* What is expected
Rewrite these lines with every "phylum" renamed to "division", leaving everything else unchanged. Omit the pictures from your answer.

== Data rows ==

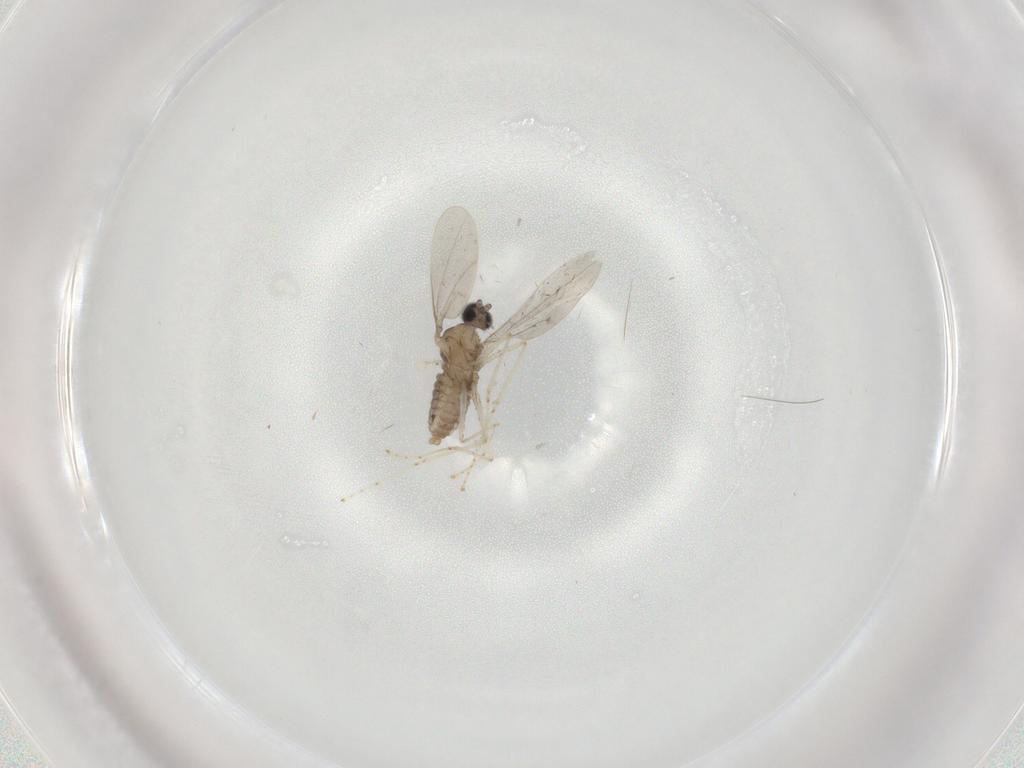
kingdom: Animalia
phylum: Arthropoda
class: Insecta
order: Diptera
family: Cecidomyiidae
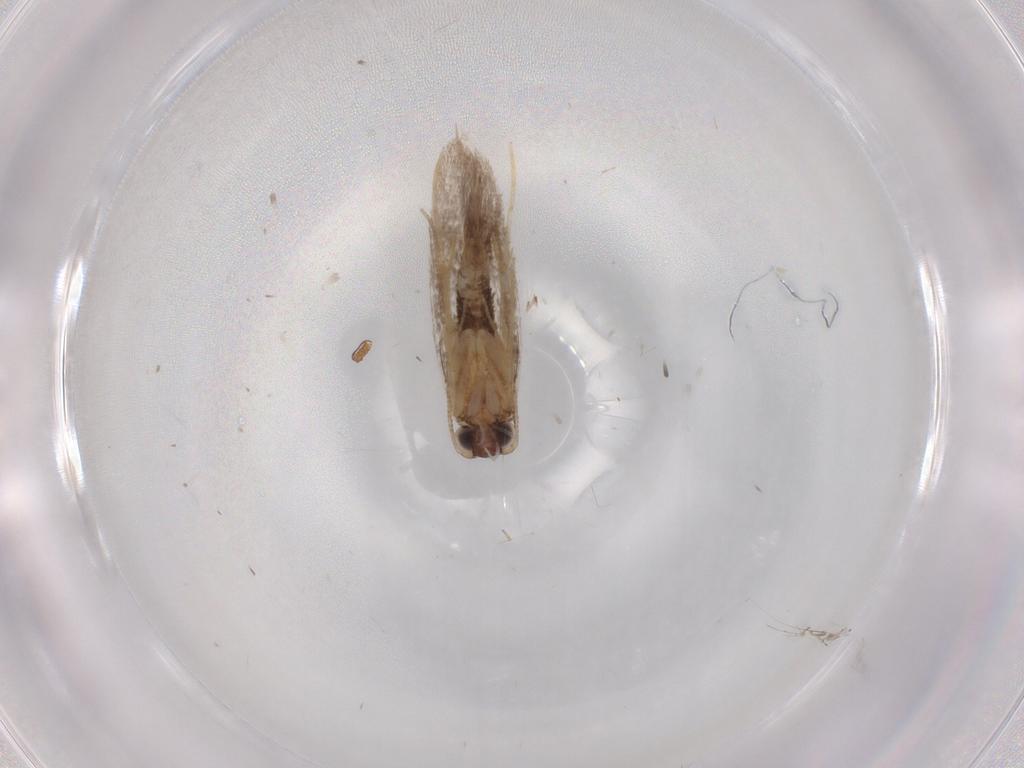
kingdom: Animalia
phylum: Arthropoda
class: Insecta
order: Lepidoptera
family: Tineidae
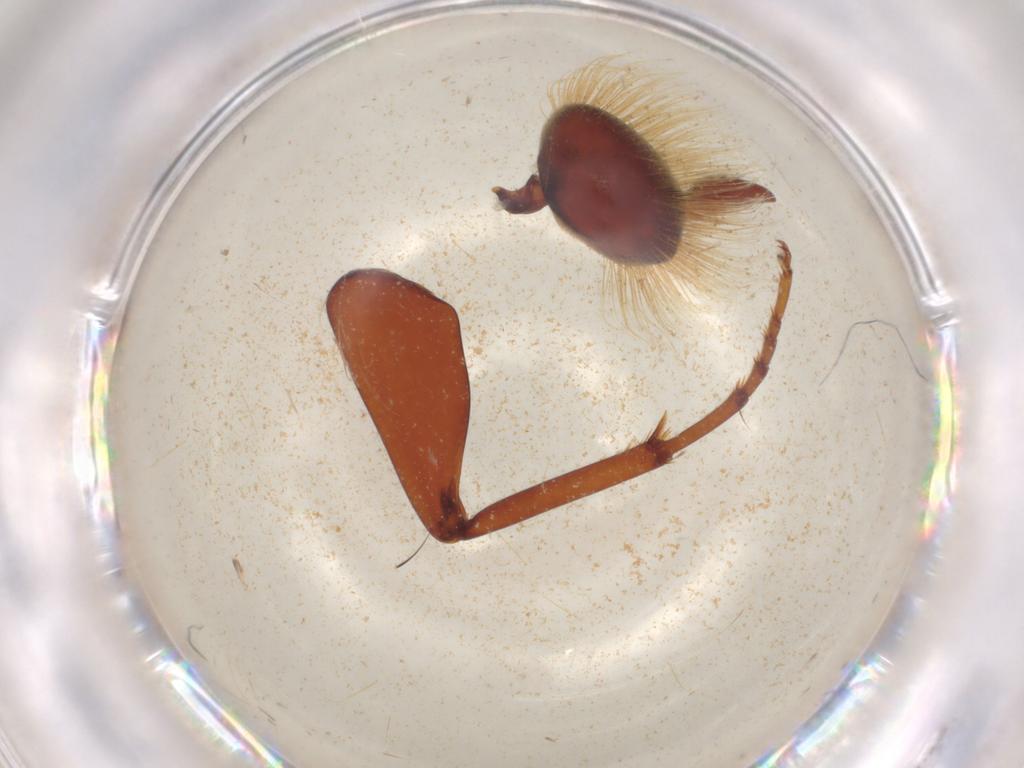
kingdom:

===

* The completed task
kingdom: Animalia
division: Arthropoda
class: Insecta
order: Diptera
family: Cecidomyiidae
kingdom: Animalia
division: Arthropoda
class: Insecta
order: Lepidoptera
family: Tineidae
kingdom:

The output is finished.